We present below the model matlab
which carries out this operation:
Nb_zeros=200; % the original vector comprises 1024 samples, the interpolated vector 1024-200 = 824, ratio=0,80
Iter=200; % Iteration count
Sum_moy_red=zeros(1, size(Cyc_moy, 2)-Nb_zeros); % Initialisation of the vector sum
for i=1:Iter
Cyc_bom=bomb_alea(Cyc_moy, Nb_zeros);
Cyc_moy_red=[Cyc_moy(find(Cyc_bom)), zeros(1, size(Cyc_bom, 2)-Nb_zeros-size(Sum_moy_red, 2)) ]; % suppression of the 0
% and adjustment vector if necessary
Sum_moy_red=Sum_moy_red+Cyc_moy_red; % Sum reduced vector
end
Cyc_moy_red=Sum_moy_red/Iter; % Average
h=figure(1);
set(h,' name',' Origin and Interpolated Cycles',' resize',' off');
axis([1,1024,-1,1 ]);
hold one;
plot(Cyc_moy);
plot(Cyc_moy_red,' color',' r']);function x=bomb_alea(Cible, Nb_zeros)
% random bombardment of a target vector
% by Nb_zeros
if nargin==0;
Cible=[1:1:200];Nb_zeros=20; % values of test
end
fin=size(Cible, 2);
vec_01=ones(1, fin);
position=1;
Nb_points=1;
while Nb_points <= Nb_zeros
position=floor(Rand(1)*(fin-1)+1);
while vec_01(position)==0
position=floor(Rand(1)*(fin-1)+1);
end
vec_01(position)=0;
Nb_points=Nb_points+1;
end
x=Cible.*vec_01;
In the following program using a chaotic transformation of the vector, only the function bomb_alea changes.

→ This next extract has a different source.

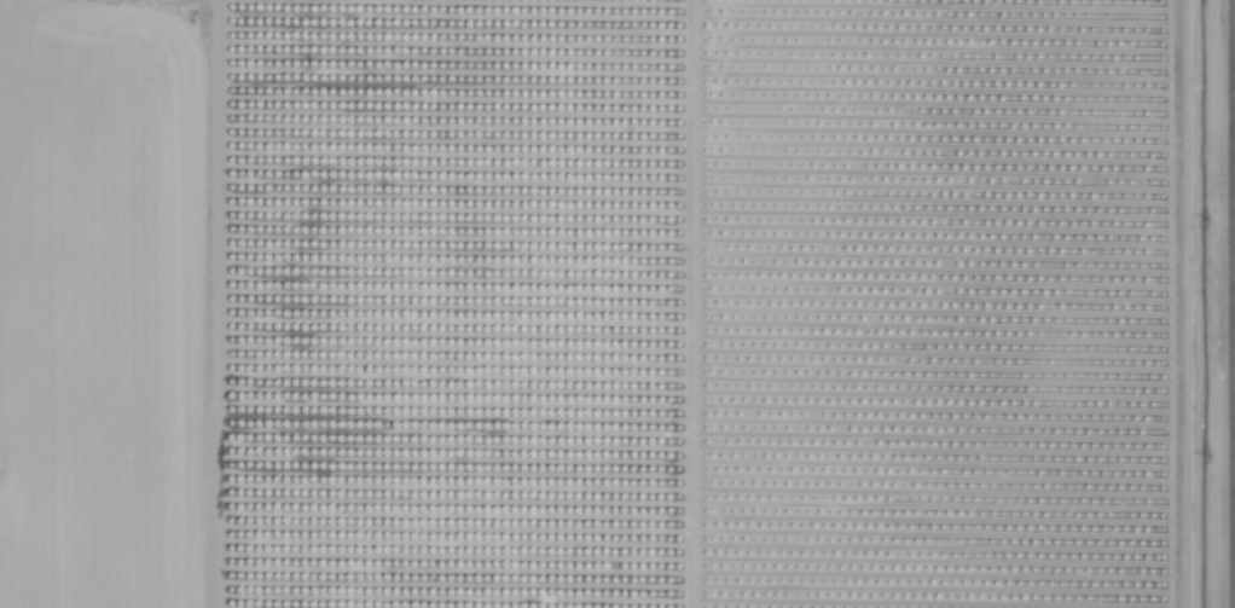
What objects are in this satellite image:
road: (211, 304)
crop: (617, 304)
road: (1234, 304)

It is noticed there that one "cuts" the chaotic vector to the wished length, replacing the part removed by zeros which will be removed by the function find( ) of matlabfunction x=bomb_alea2(Cible, Nb_zeros)
if nargin==0; % Values of test
Cible=[1:1:200 ];
Nb_zeros=20;
end
fin=length(Cible);
pas_premier=primes(2000); % Primes values list
n=length(pas_premier);
choix=ceil(Rand(1)*n);
pas=pas_premier(choix); % One chooses a step with the hazard in the list of primes values
while rem(fin+1, pas)==0 % if the step is a divider of fin+1 one draws a new step
choix=ceil(Rand(1)*n); % does not occur if "fin" is even
pas=pas_premier(choix);
end
for i=1:fin
position(i)=modulo(i, not, fin+1); % Vector of addresses
Cible_crypt(position(i))=Cible(i); % Iindexed addressing
end
x_c=[Cible_crypt(1:fin-Nb_zeros), zeros(1, Nb_zeros) ]; % Section of the chaotic vector
x=x_c(position); % Rebuild the vector including Nb _ zeros randomly distributed
It is noticed that the signal is "less filtered" with a chaotic sampling, which is more regular than a random samplingWe can apply the same principle to enlarge the signal.

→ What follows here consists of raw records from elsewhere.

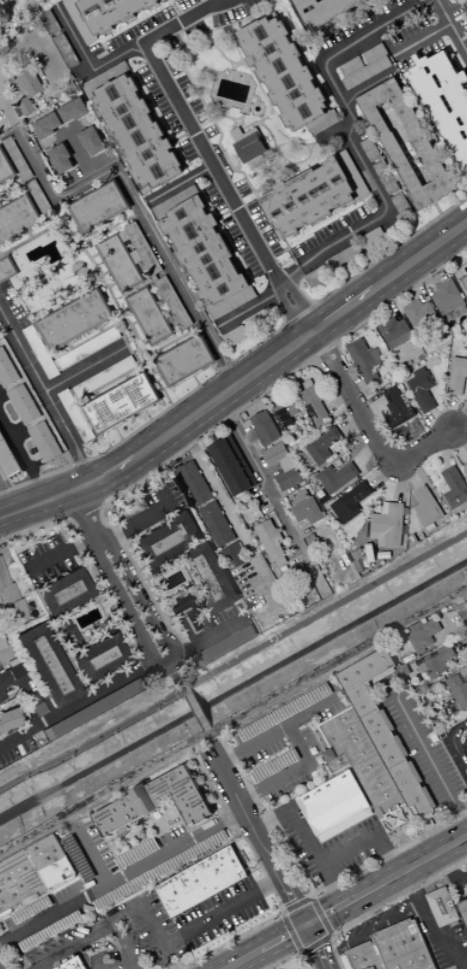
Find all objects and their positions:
road: (228, 0)
building: (371, 0)
building: (168, 1)
road: (296, 6)
park: (14, 10)
road: (178, 10)
building: (326, 10)
building: (114, 12)
building: (81, 21)
building: (51, 22)
road: (451, 27)
road: (224, 30)
road: (421, 40)
building: (67, 51)
road: (128, 52)
road: (226, 58)
road: (242, 61)
road: (232, 66)
road: (238, 66)
building: (365, 66)
building: (289, 76)
building: (107, 77)
building: (30, 84)
building: (72, 85)
road: (369, 85)
building: (94, 96)
building: (446, 98)
building: (80, 99)
building: (26, 107)
road: (8, 108)
building: (73, 112)
road: (218, 117)
road: (270, 119)
road: (214, 122)
building: (52, 124)
road: (235, 124)
building: (139, 133)
building: (244, 134)
road: (349, 134)
road: (8, 135)
building: (66, 135)
building: (92, 141)
road: (39, 144)
road: (283, 144)
road: (304, 144)
road: (307, 147)
building: (251, 148)
building: (372, 150)
road: (209, 156)
road: (238, 156)
building: (432, 157)
road: (283, 158)
building: (18, 159)
building: (61, 159)
road: (237, 160)
building: (257, 162)
road: (285, 164)
building: (6, 167)
road: (284, 170)
road: (67, 172)
building: (354, 174)
building: (387, 178)
road: (267, 180)
road: (181, 183)
road: (15, 188)
building: (148, 190)
road: (3, 192)
road: (7, 194)
road: (452, 196)
building: (39, 197)
road: (4, 198)
road: (73, 199)
building: (311, 199)
building: (176, 202)
building: (403, 205)
building: (100, 207)
road: (140, 210)
road: (438, 210)
building: (165, 218)
building: (19, 220)
road: (60, 221)
road: (109, 225)
road: (114, 226)
road: (31, 235)
building: (374, 238)
road: (30, 239)
road: (81, 241)
road: (76, 244)
road: (85, 245)
road: (80, 249)
road: (72, 250)
building: (206, 252)
road: (1, 254)
road: (420, 254)
building: (136, 257)
building: (346, 257)
building: (120, 263)
building: (7, 269)
road: (106, 273)
road: (289, 274)
road: (99, 275)
road: (424, 276)
building: (318, 277)
building: (155, 278)
road: (278, 279)
road: (101, 280)
building: (465, 281)
road: (416, 283)
road: (112, 285)
road: (304, 293)
road: (272, 295)
road: (398, 297)
building: (450, 300)
road: (390, 302)
road: (53, 303)
building: (232, 304)
road: (303, 305)
road: (344, 309)
road: (126, 311)
road: (280, 312)
road: (239, 314)
road: (290, 314)
building: (420, 315)
building: (149, 316)
building: (76, 320)
building: (258, 320)
road: (134, 323)
road: (131, 326)
road: (101, 330)
building: (396, 333)
road: (96, 335)
building: (237, 336)
road: (143, 341)
road: (172, 342)
road: (339, 342)
road: (176, 344)
building: (90, 348)
road: (326, 349)
road: (147, 350)
building: (42, 352)
road: (240, 357)
building: (186, 360)
building: (366, 360)
road: (315, 361)
building: (59, 365)
road: (86, 369)
building: (7, 370)
building: (457, 376)
building: (106, 377)
road: (127, 377)
road: (118, 378)
road: (353, 380)
road: (197, 381)
road: (264, 387)
building: (424, 389)
building: (75, 394)
road: (225, 394)
road: (47, 395)
road: (353, 398)
road: (338, 400)
building: (316, 401)
building: (123, 403)
building: (24, 404)
road: (374, 408)
building: (399, 408)
building: (287, 410)
road: (453, 412)
road: (149, 415)
building: (77, 416)
road: (351, 421)
road: (460, 421)
road: (436, 424)
road: (245, 428)
building: (266, 428)
road: (460, 431)
road: (119, 434)
building: (46, 441)
road: (425, 445)
road: (457, 445)
building: (321, 449)
road: (446, 451)
road: (365, 452)
building: (8, 458)
road: (23, 458)
road: (212, 458)
road: (215, 463)
building: (234, 465)
building: (283, 466)
building: (465, 466)
road: (217, 469)
road: (113, 471)
road: (272, 473)
road: (412, 473)
road: (384, 474)
road: (261, 477)
building: (338, 477)
road: (226, 482)
road: (401, 482)
building: (195, 484)
road: (130, 487)
road: (229, 487)
building: (455, 489)
road: (218, 491)
road: (7, 500)
road: (45, 501)
building: (352, 503)
road: (96, 505)
building: (306, 507)
road: (81, 508)
building: (133, 508)
building: (429, 508)
road: (82, 512)
road: (68, 516)
road: (146, 519)
building: (389, 520)
building: (218, 525)
road: (301, 529)
building: (272, 539)
building: (166, 541)
road: (60, 552)
building: (235, 556)
road: (96, 578)
road: (144, 578)
building: (212, 578)
building: (64, 593)
road: (463, 596)
building: (10, 599)
road: (464, 607)
building: (190, 622)
road: (101, 629)
building: (426, 636)
building: (69, 638)
road: (210, 639)
building: (1, 643)
building: (227, 645)
building: (100, 658)
building: (439, 662)
road: (164, 664)
building: (48, 665)
road: (176, 677)
building: (4, 678)
building: (459, 690)
road: (16, 691)
road: (38, 693)
building: (1, 695)
road: (73, 703)
building: (38, 709)
building: (92, 709)
road: (199, 710)
building: (9, 719)
road: (232, 719)
road: (459, 728)
building: (387, 730)
road: (317, 731)
road: (94, 739)
road: (213, 740)
road: (254, 745)
road: (460, 746)
road: (303, 750)
road: (426, 752)
road: (281, 753)
road: (318, 761)
building: (366, 767)
building: (157, 803)
building: (338, 806)
road: (165, 832)
road: (154, 837)
road: (369, 837)
road: (260, 838)
road: (308, 842)
building: (49, 853)
road: (93, 857)
road: (411, 869)
road: (254, 870)
road: (262, 870)
road: (452, 871)
road: (122, 877)
building: (202, 882)
building: (20, 883)
road: (63, 886)
road: (314, 890)
road: (301, 903)
building: (444, 906)
road: (383, 907)
building: (464, 909)
road: (222, 911)
road: (283, 911)
road: (332, 913)
road: (323, 915)
road: (151, 920)
road: (433, 929)
road: (294, 931)
road: (373, 932)
road: (331, 937)
road: (93, 938)
road: (285, 939)
road: (316, 943)
building: (406, 946)
road: (317, 947)
parking lot: (450, 947)
road: (88, 948)
road: (304, 953)
road: (293, 956)
building: (367, 956)
road: (6, 957)
road: (246, 960)
building: (74, 964)
road: (122, 966)
road: (129, 966)
building: (301, 968)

It is a question this time of adding samples (Nb_zeros) to the initial signal (Cible). Each sample is the average of the adjacent samples of the initial signal.
function Vect_augm=bomb_alea3(Cible,Nb_zeros)
% chaotic interpolation enlargment
if nargin==0; % default values
Cible=[1:1:200];
Nb_zeros=50;
end
fin=size(Cible,2)+Nb_zeros;
vec_01_org=zeros(1,size(Cible,2)+Nb_zeros);
vec_01_org(1:size(Cible,2))=1;
vec_01=zeros(1,size(Cible,2)+Nb_zeros);
Vect_augm=ones(1,fin);
pas_premier=primes(2000);
n=length(pas_premier);
choix=ceil(rand(1)*n);
pas=pas_premier(choix);% One chooses a step with the hazard in the list of primes values
while rem(fin+1,pas)==0 % if the step is a divider of fin+1 one draws a new step
choix=ceil(rand(1)*n);
pas=pas_premier(choix);
end
for i=1:fin
position(i)=modulo(i,pas,fin+1);
vec_01(position(i))=vec_01_org(i);
end vec_01(1)=1;
vec_01(fin)=1;
curseur=1;
for index=1:fin
if vec_01(index)~=0
Vect_augm(index)=Cible(curseur);
if curseur <= size(Cible,2)-1
curseur=curseur+1;
end
end
if vec_01(index)==0
Vect_augm(index)=(Cible(curseur-1)+Cible(curseur))/2;
end
end
% figure;
% plot(Vect_augm);Here the result:
Nb_zeros=500; % the vector of origin comprises 1024 samples, the vector interpolated 1024+500=1524, ratio=1.48
Iter=100; % Iteration count
The principle can of course apply to the processing of an image and thus constitute a pretreatment supplementing the orthogonalisation necessary to maximum storage on an associative memory. In the phase of image recognition , the structure in loop allows moreover the slip of the image by simply modifying the starting point from where the reading begins on the loop.